## The task
Convert the material below into a JSON list of strings with one string per line, omitting blank lines and the pictures.

## Record extracts
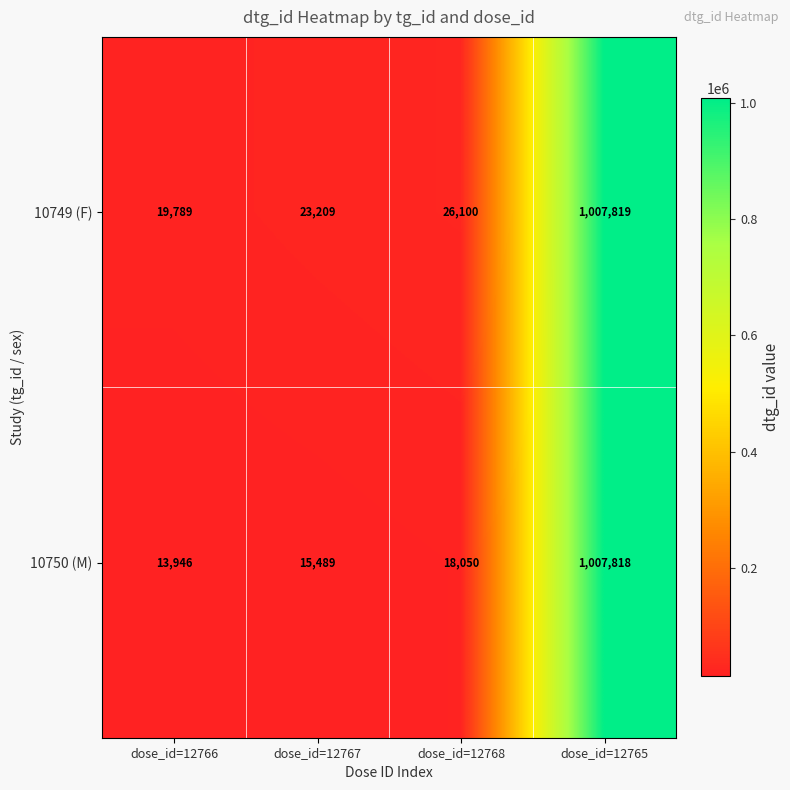

The 10749 (F) series shows 26100 at dose_id=12768. True or false?

True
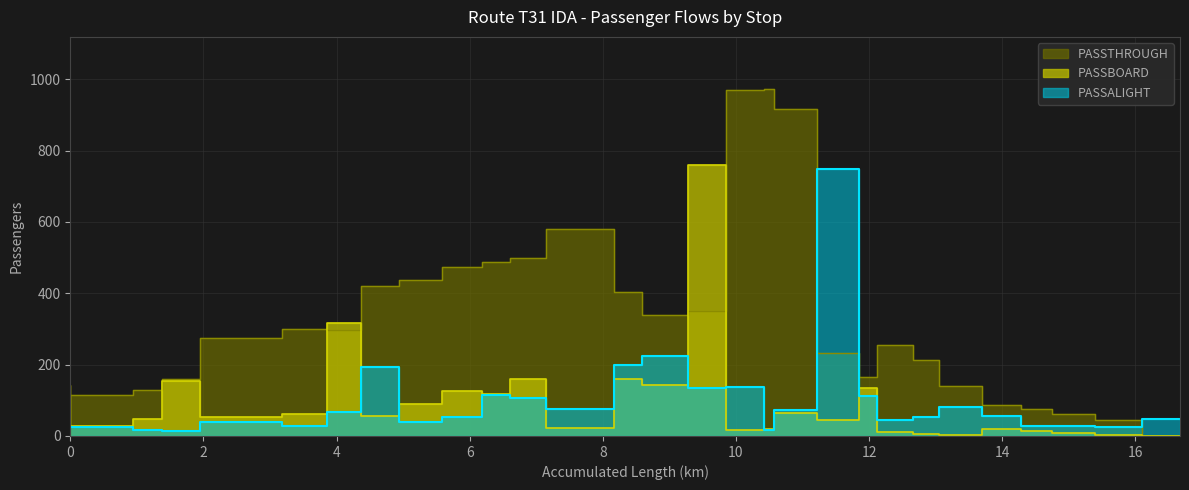

The value of PASSTHROUGH at 4 is 234. True or false?

False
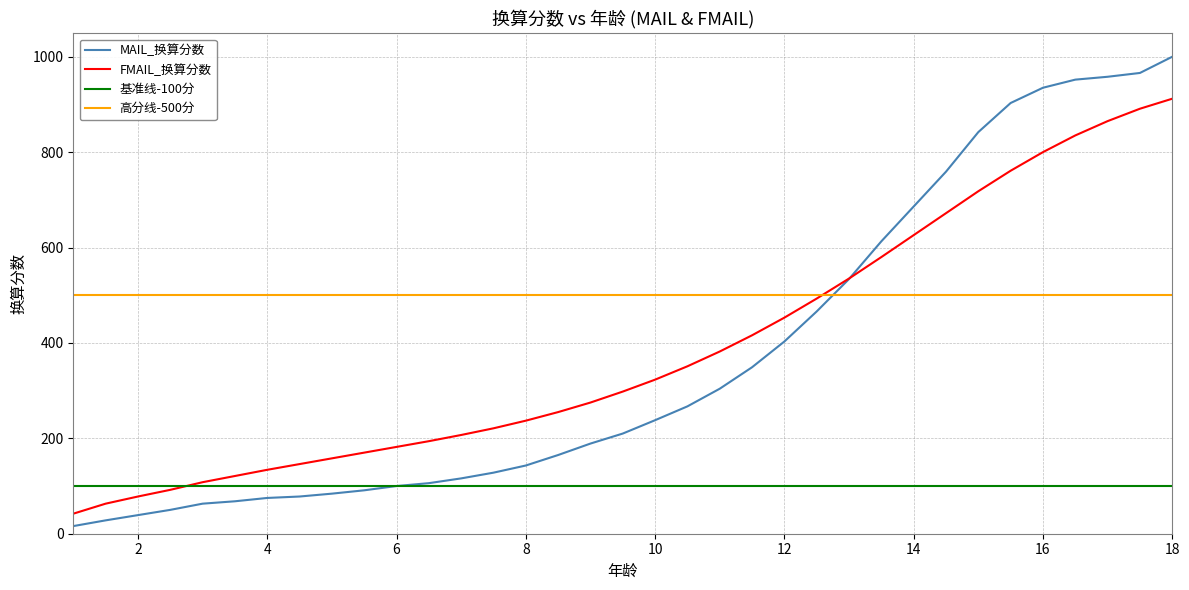

Which has a higher value, 23 or 2?

23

## Response for this exercise
[
  "The 10749 (F) series shows 26100 at dose_id=12768. True or false?",
  "True",
  "The value of PASSTHROUGH at 4 is 234. True or false?",
  "False",
  "Which has a higher value, 23 or 2?",
  "23"
]